▶ _Assigned task_:
Every record should be copied exactly, except that pictures are to be omitted.
___ Supplied material ___
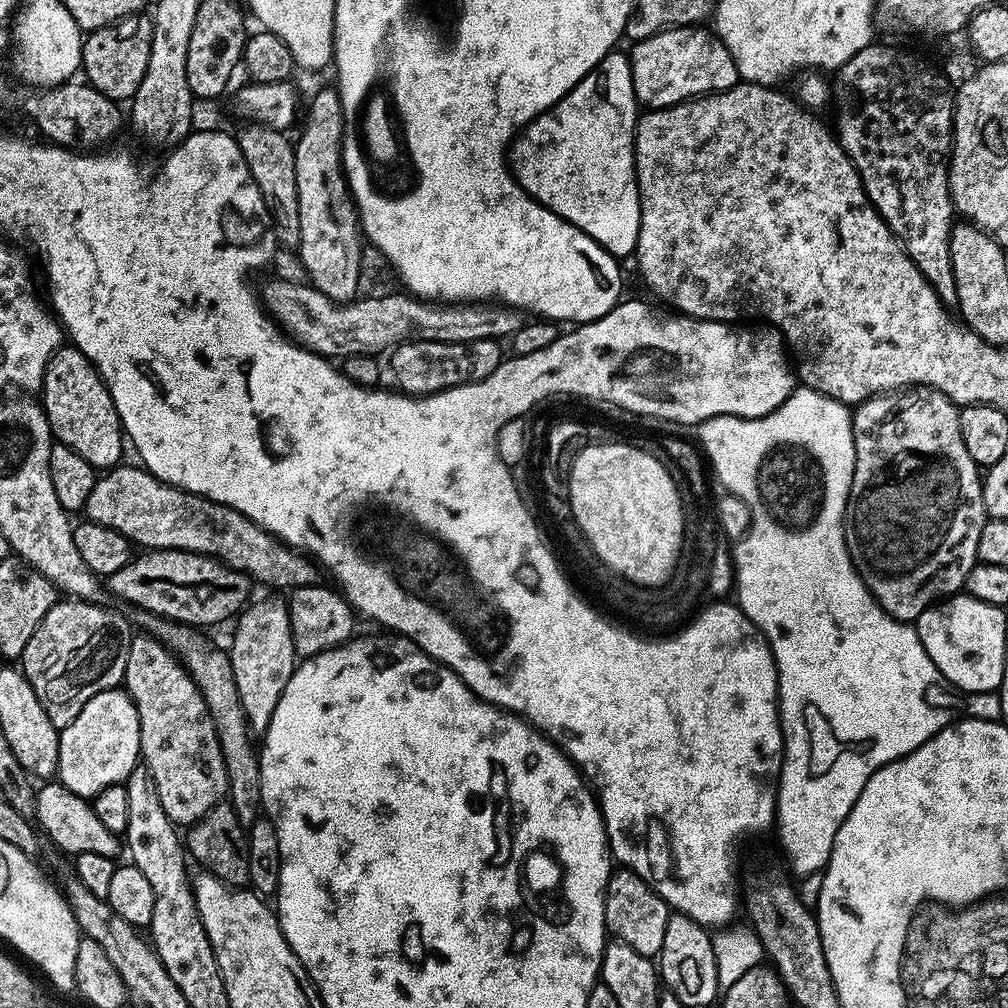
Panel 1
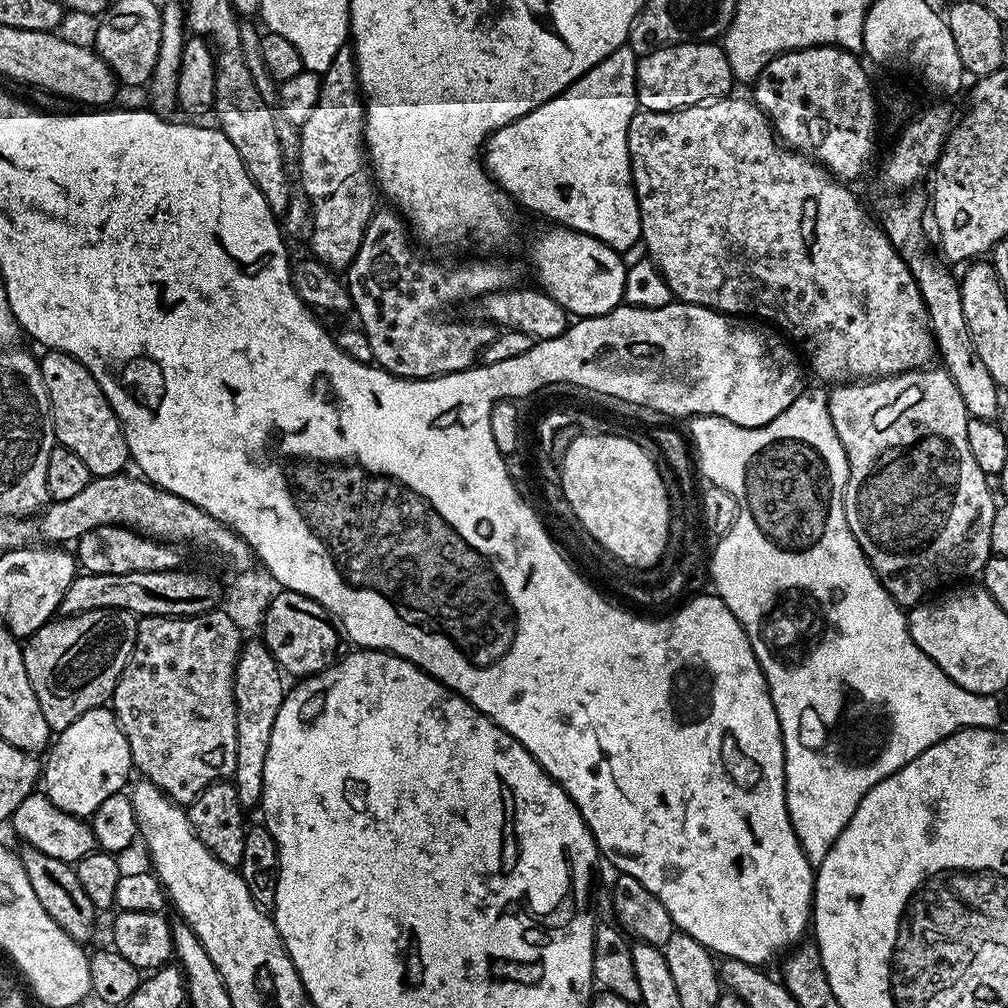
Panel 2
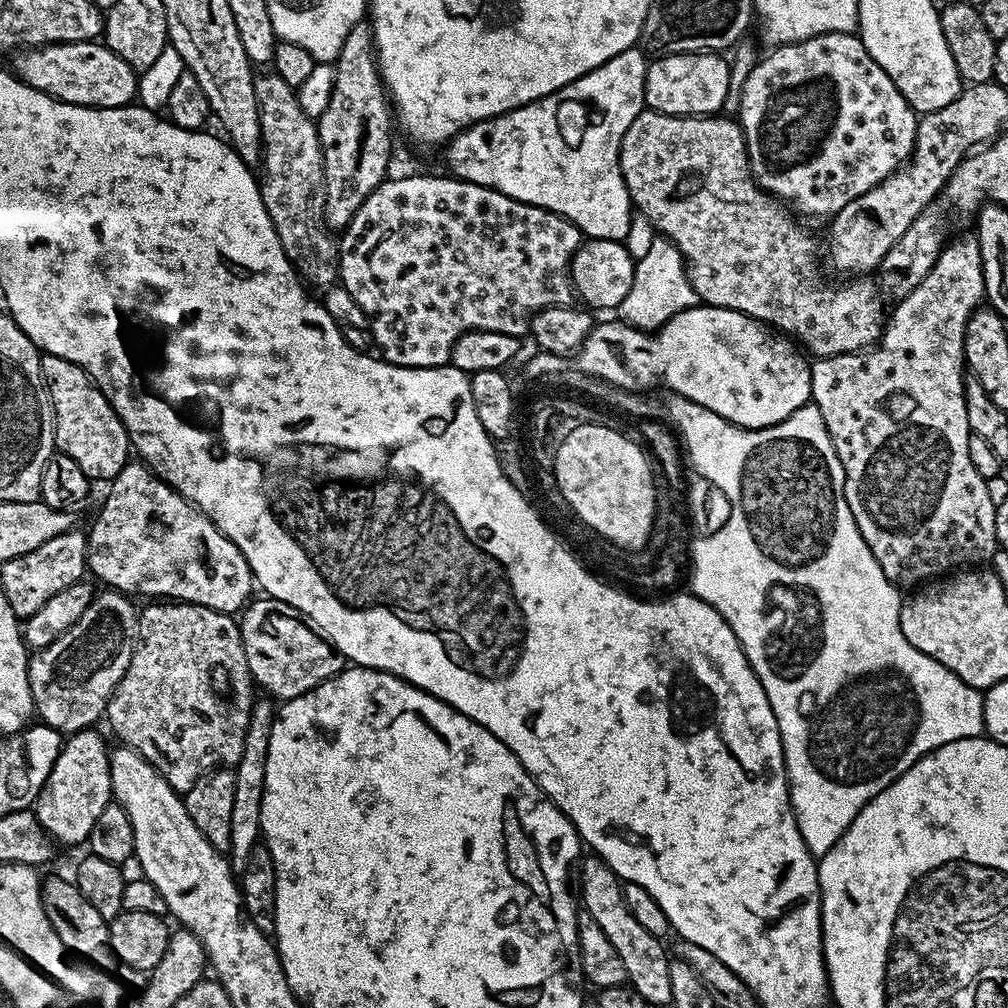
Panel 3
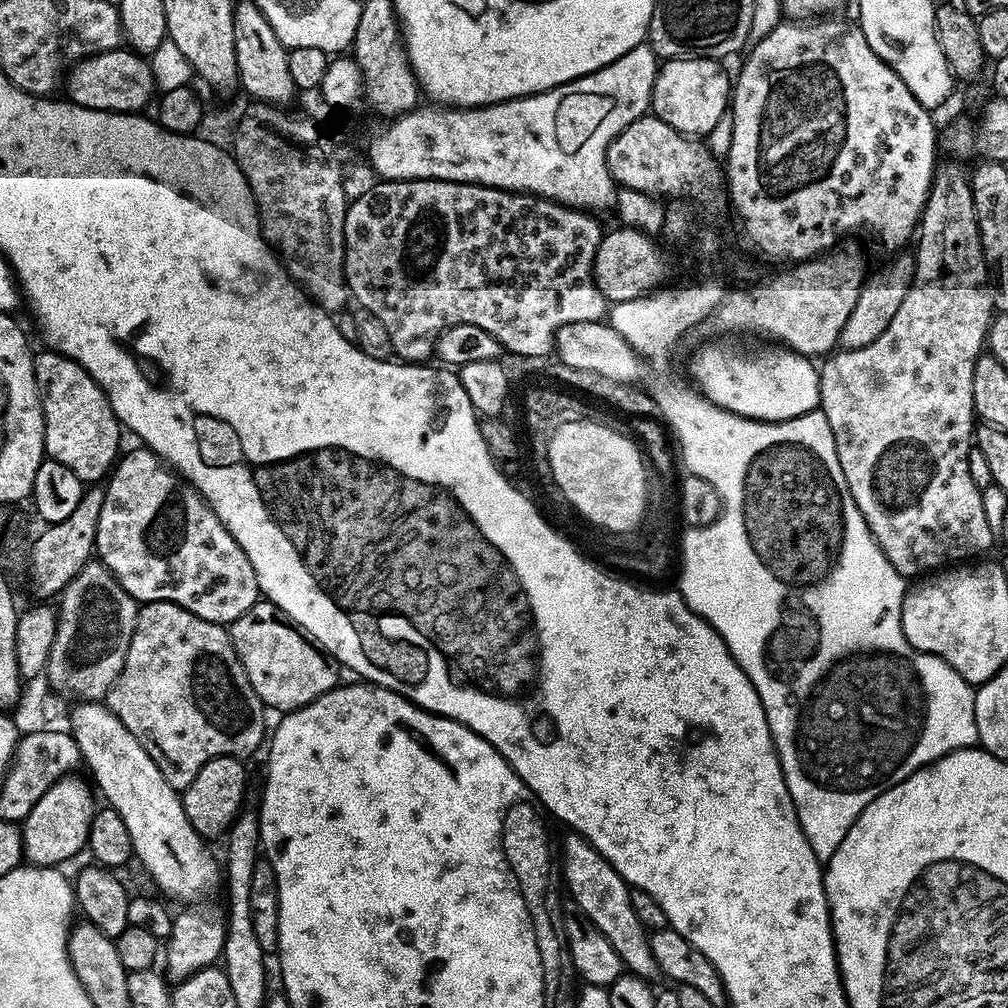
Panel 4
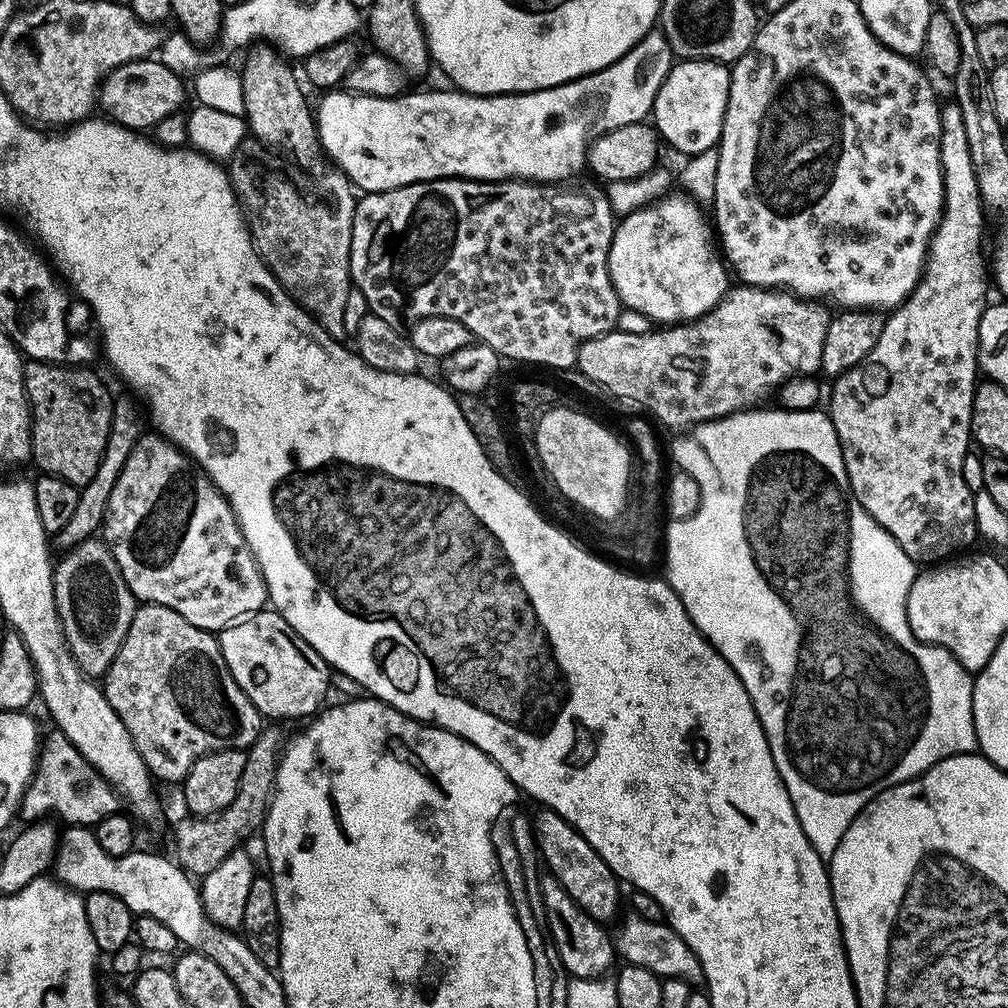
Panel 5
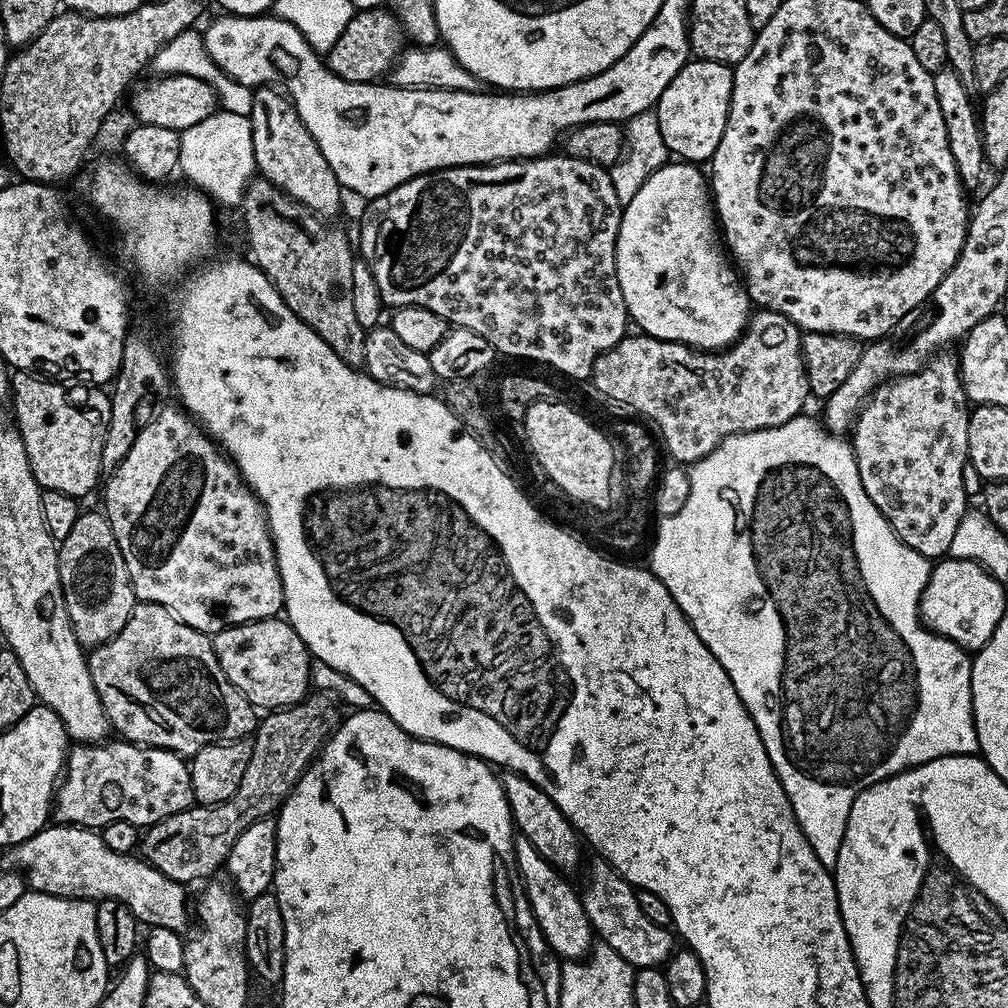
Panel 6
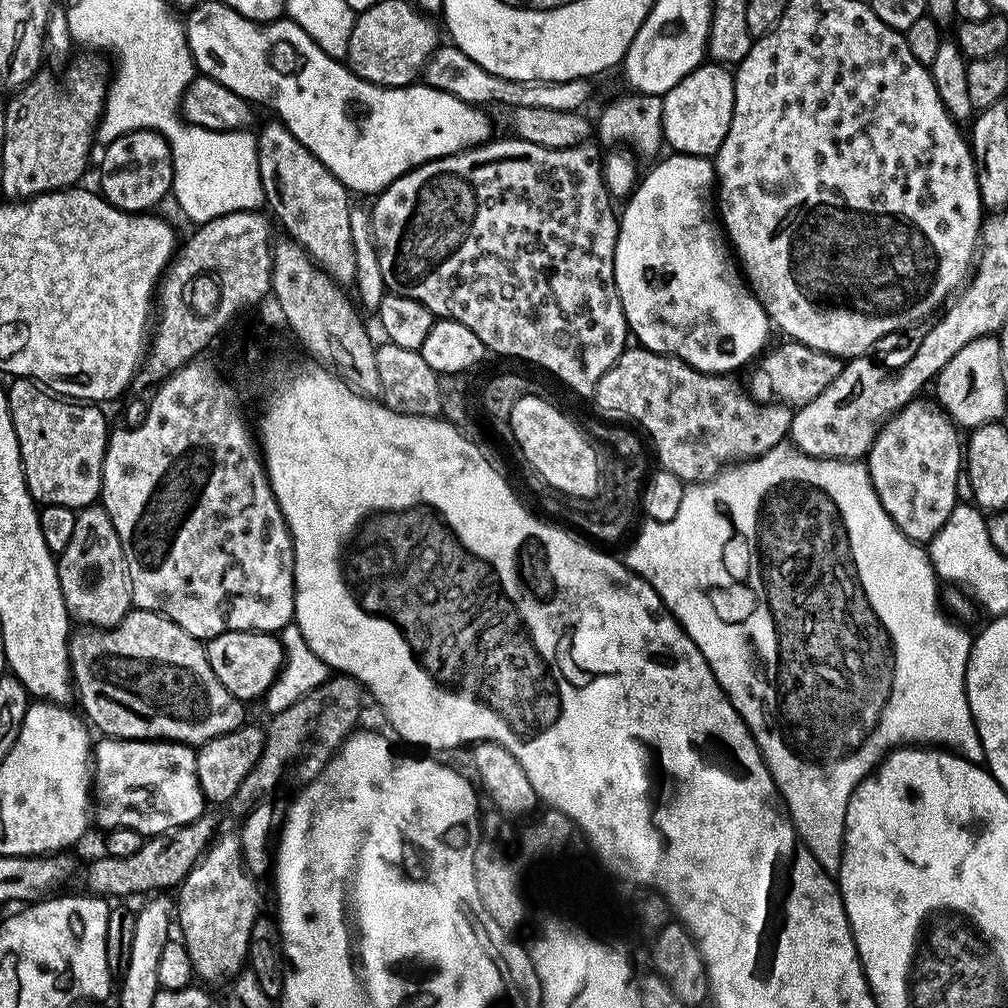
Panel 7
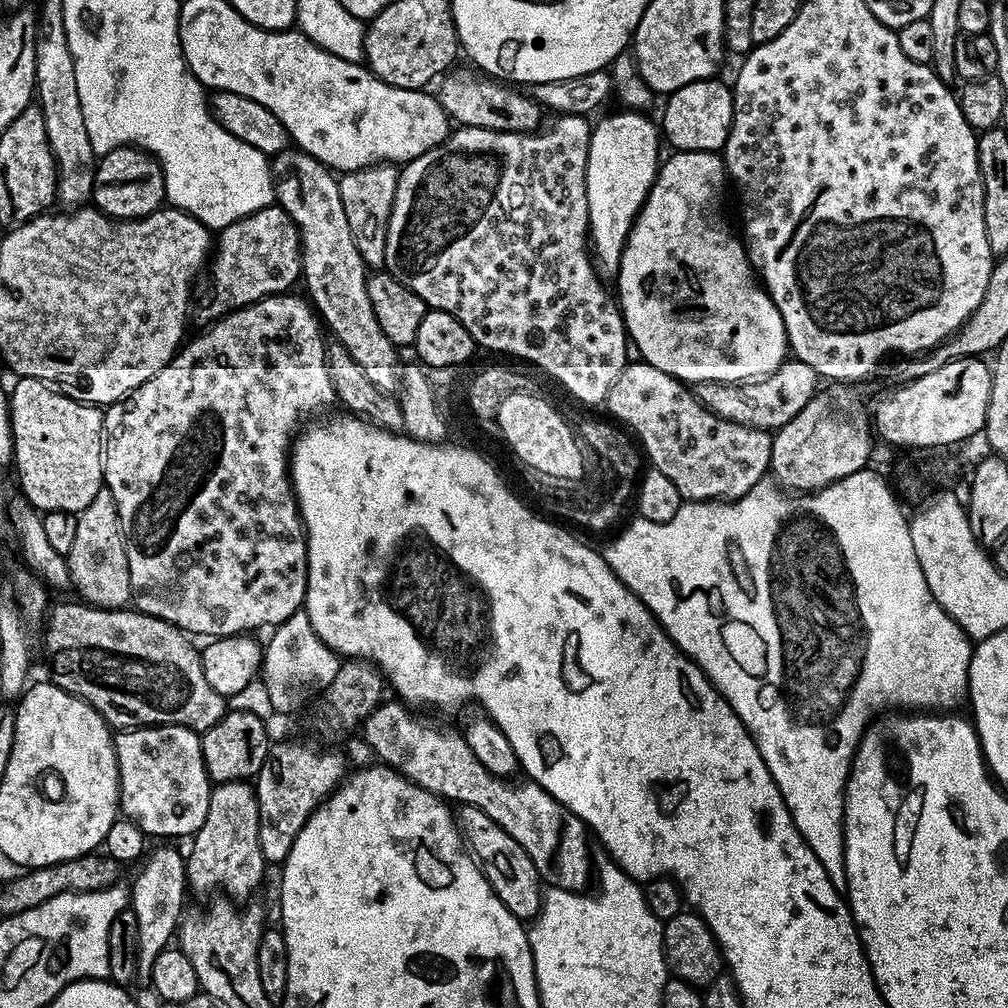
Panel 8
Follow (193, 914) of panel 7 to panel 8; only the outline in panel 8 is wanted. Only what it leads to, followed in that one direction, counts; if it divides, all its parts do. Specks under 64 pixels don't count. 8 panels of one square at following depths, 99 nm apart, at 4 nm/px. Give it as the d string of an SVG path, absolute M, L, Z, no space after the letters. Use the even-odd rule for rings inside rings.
M235 780L217 784L210 794L210 810L206 822L191 837L192 849L186 852L186 884L208 892L211 888L225 888L233 897L248 896L264 880L266 861L258 842L258 802L256 789L249 781Z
___
▶ _Answer to this task_:
Panel 1
Panel 2
Panel 3
Panel 4
Panel 5
Panel 6
Panel 7
Panel 8
Follow (193, 914) of panel 7 to panel 8; only the outline in panel 8 is wanted. Only what it leads to, followed in that one direction, counts; if it divides, all its parts do. Specks under 64 pixels don't count. 8 panels of one square at following depths, 99 nm apart, at 4 nm/px. Give it as the d string of an SVG path, absolute M, L, Z, no space after the letters. Use the even-odd rule for rings inside rings.
M235 780L217 784L210 794L210 810L206 822L191 837L192 849L186 852L186 884L208 892L211 888L225 888L233 897L248 896L264 880L266 861L258 842L258 802L256 789L249 781Z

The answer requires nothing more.